L’étude réalisée par l’Unicri et la GIZ recommande aux autorités nationales d’envisager la création et le renforcement de mécanismes non pénaux pour la saisie et la confiscation des avoirs mal acquis dans un contexte de crimes liés aux FFI. Il serait aussi judicieux d’adopter et de mettre en œuvre des mécanismes centralisés de recouvrement à travers la coordination des différents intervenants concernés.

D’après les statistiques publiées par  l’Observatoire tunisien de l’économie, en partenariat avec le Réseau africain pour la justice fiscale, quand l’Afrique réussit à faire entrer 1 milliard de dollars d’investissement étranger, le continent en perd en réalité 2 milliards. C’est le constat fait par des experts qui se sont penchés sur la question des flux financiers illicites en Afrique.

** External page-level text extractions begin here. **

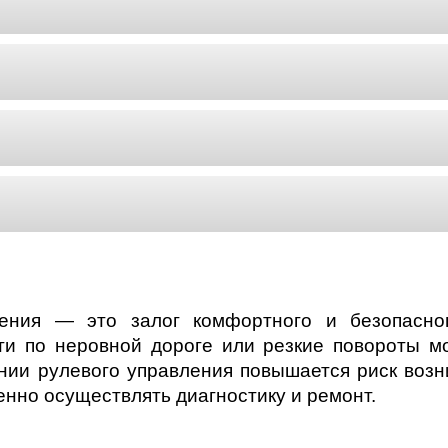
д
ления — это залог комфортного и безопасно
ти по неровной дороге или резкие повороты мо
ии рулевого управления повышается риск возн
енно осуществлять диагностику и ремонт.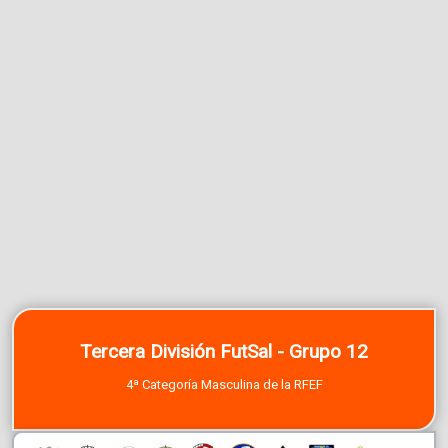
Tercera División FutSal - Grupo 12
4ª Categoría Masculina de la RFEF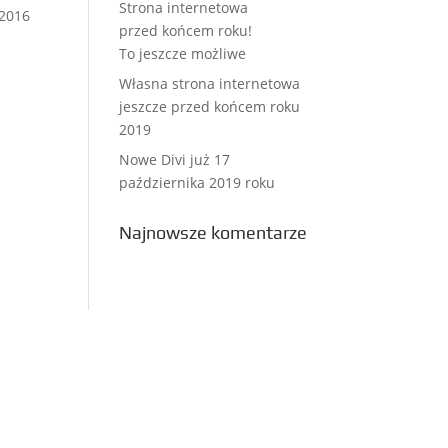
Strona internetowa
 2016
przed końcem roku!
To jeszcze możliwe
Własna strona internetowa
jeszcze przed końcem roku
2019
Nowe Divi już 17
października 2019 roku
Najnowsze komentarze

Toujours d’après les analystes, sur le continent africain, il y a plusieurs manières d’avoir recours à des financements illicites. Dans la plupart des cas, les FFI sont découverts dans des cas de corruption commis bien souvent par des fonctionnaires travaillant pour l’Etat en question (5%), dans des activités criminelles, telles que le trafic de drogue, la traite humaine ou encore le commerce des armes (30%), le reste émanant de transactions commerciales comme l’évasion fiscale. Les experts expliquent également que les flux financiers illicites sont générés par la volonté de dissimuler des biens illicites. « Une volonté qui est provoquée par une mauvaise gouvernance de la part des Etats africains. Même s’il existe dans la plupart des pays des organismes de réglementation censés contrôler ces flux, le manque de moyens financiers, humains et techniques ne leur permet pas de travailler suffisamment à la détection des FFI », soulignent-ils. Il a été également noté que les incitations financières délivrées par les Etats sont l’un des plus grands facteurs de ce fléau qui ronge le continent. La non-évaluation de leur impact sur les recettes nationales ne peut que conduire vers une fuite en avant.

Le montant moyen de FFI perdus annuellement par l’Afrique se chiffre entre 50 et 148 milliards de dollars. Une hémorragie dans laquelle les Etats ont leur part de responsabilité. En effet, cette perte de revenus est due essentiellement aux nombreuses incitations financières octroyées par les gouvernements en vue d’attirer les multinationales.

Les pays d’Afrique les plus touchés par les flux financiers illicites sont le Nigéria et l’Afrique du Sud, qui sont en somme les plus gros pourvoyeurs d’avantages fiscaux en faveur des multinationales. Les secteurs qui sont essentiellement visés par les FFI sont le pétrole et les industries minières, les fruits et le secteur halieutique.

Les pays africains continuent de plus en plus à octroyer des incitations financières dans le but d’augmenter les fameux IDE pour un meilleur développement économique. Mais le revers de la médaille s’avère risqué. En effet, les incitations fiscales correspondent généralement à une exonération partielle, voire  totale des impôts pour ces grandes firmes et donc à une baisse des revenus fiscaux. Ainsi, l’implantation de multinationales en Afrique crée, certes, des emplois, mais ne traduit pas forcément une prospérité économique.